_AIM OF THE TASK_
Return the lines that run from the beginning of the entries to the line holding "[419,197,506,213] community, ->", inclusive, and drop the pictures.

· · ·

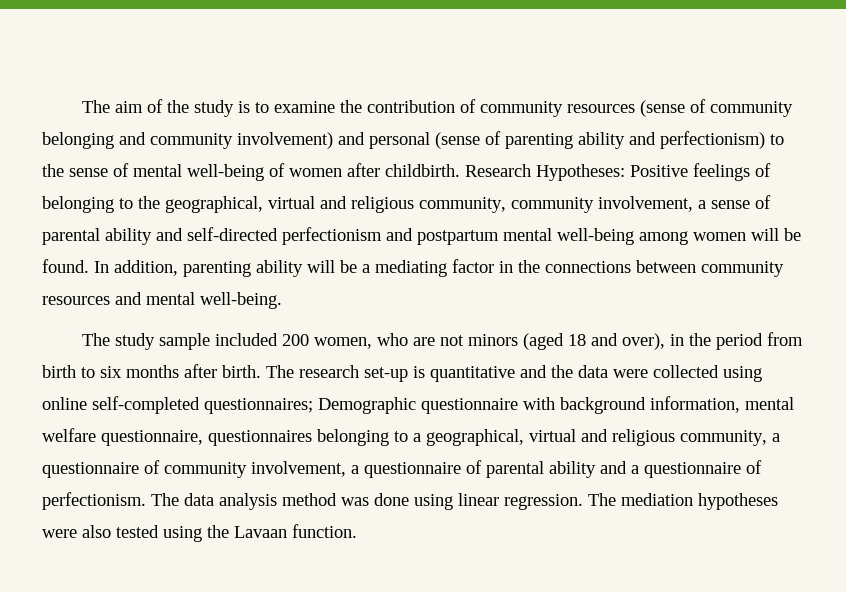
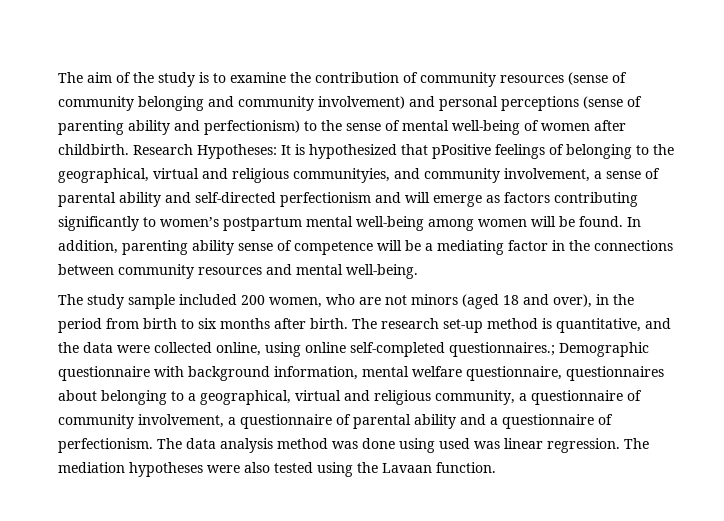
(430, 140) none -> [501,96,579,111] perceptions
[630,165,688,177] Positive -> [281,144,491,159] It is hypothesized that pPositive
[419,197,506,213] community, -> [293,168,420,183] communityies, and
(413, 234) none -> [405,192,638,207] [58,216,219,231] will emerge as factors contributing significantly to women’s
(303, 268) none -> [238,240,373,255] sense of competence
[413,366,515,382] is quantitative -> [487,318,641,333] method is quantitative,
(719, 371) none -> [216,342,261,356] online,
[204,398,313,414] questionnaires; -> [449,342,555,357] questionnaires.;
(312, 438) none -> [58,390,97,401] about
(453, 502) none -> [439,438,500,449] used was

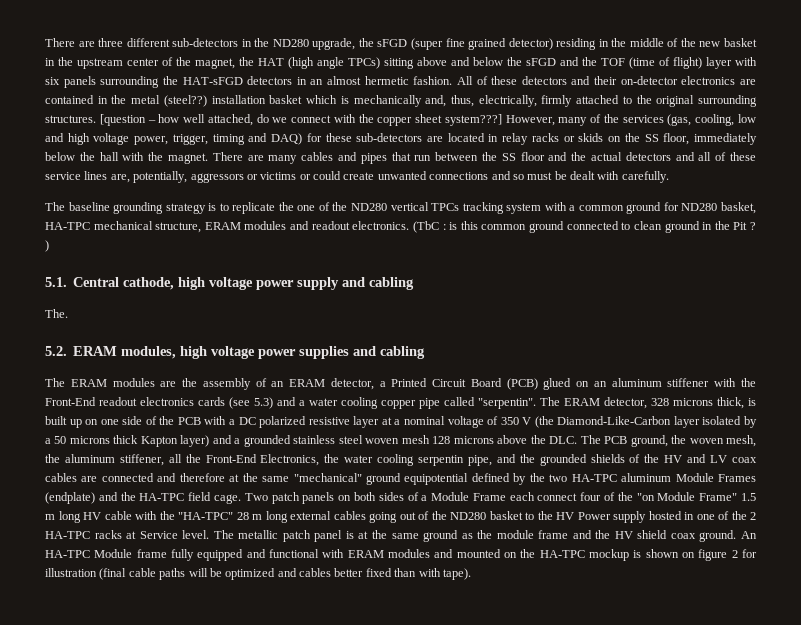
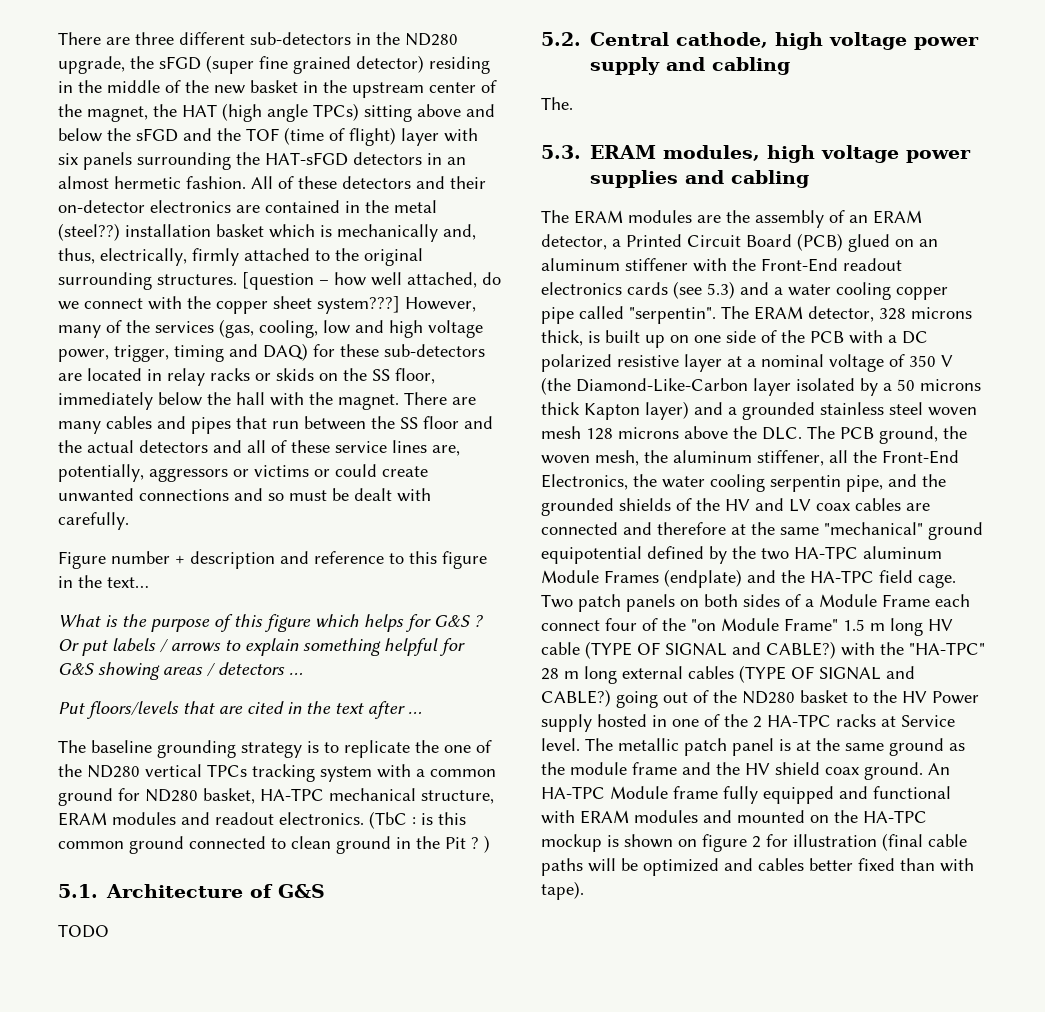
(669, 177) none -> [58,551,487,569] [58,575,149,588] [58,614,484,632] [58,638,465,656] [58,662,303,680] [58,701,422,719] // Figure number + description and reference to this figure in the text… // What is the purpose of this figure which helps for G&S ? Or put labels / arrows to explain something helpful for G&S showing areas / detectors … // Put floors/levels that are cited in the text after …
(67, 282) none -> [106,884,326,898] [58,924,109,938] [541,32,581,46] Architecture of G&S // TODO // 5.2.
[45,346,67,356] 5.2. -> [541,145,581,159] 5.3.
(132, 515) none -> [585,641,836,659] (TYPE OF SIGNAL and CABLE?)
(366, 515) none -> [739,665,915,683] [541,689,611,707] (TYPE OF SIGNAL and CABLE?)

· · ·

_ANSWER TO THIS TASK_
(430, 140) none -> [501,96,579,111] perceptions
[630,165,688,177] Positive -> [281,144,491,159] It is hypothesized that pPositive
[419,197,506,213] community, -> [293,168,420,183] communityies, and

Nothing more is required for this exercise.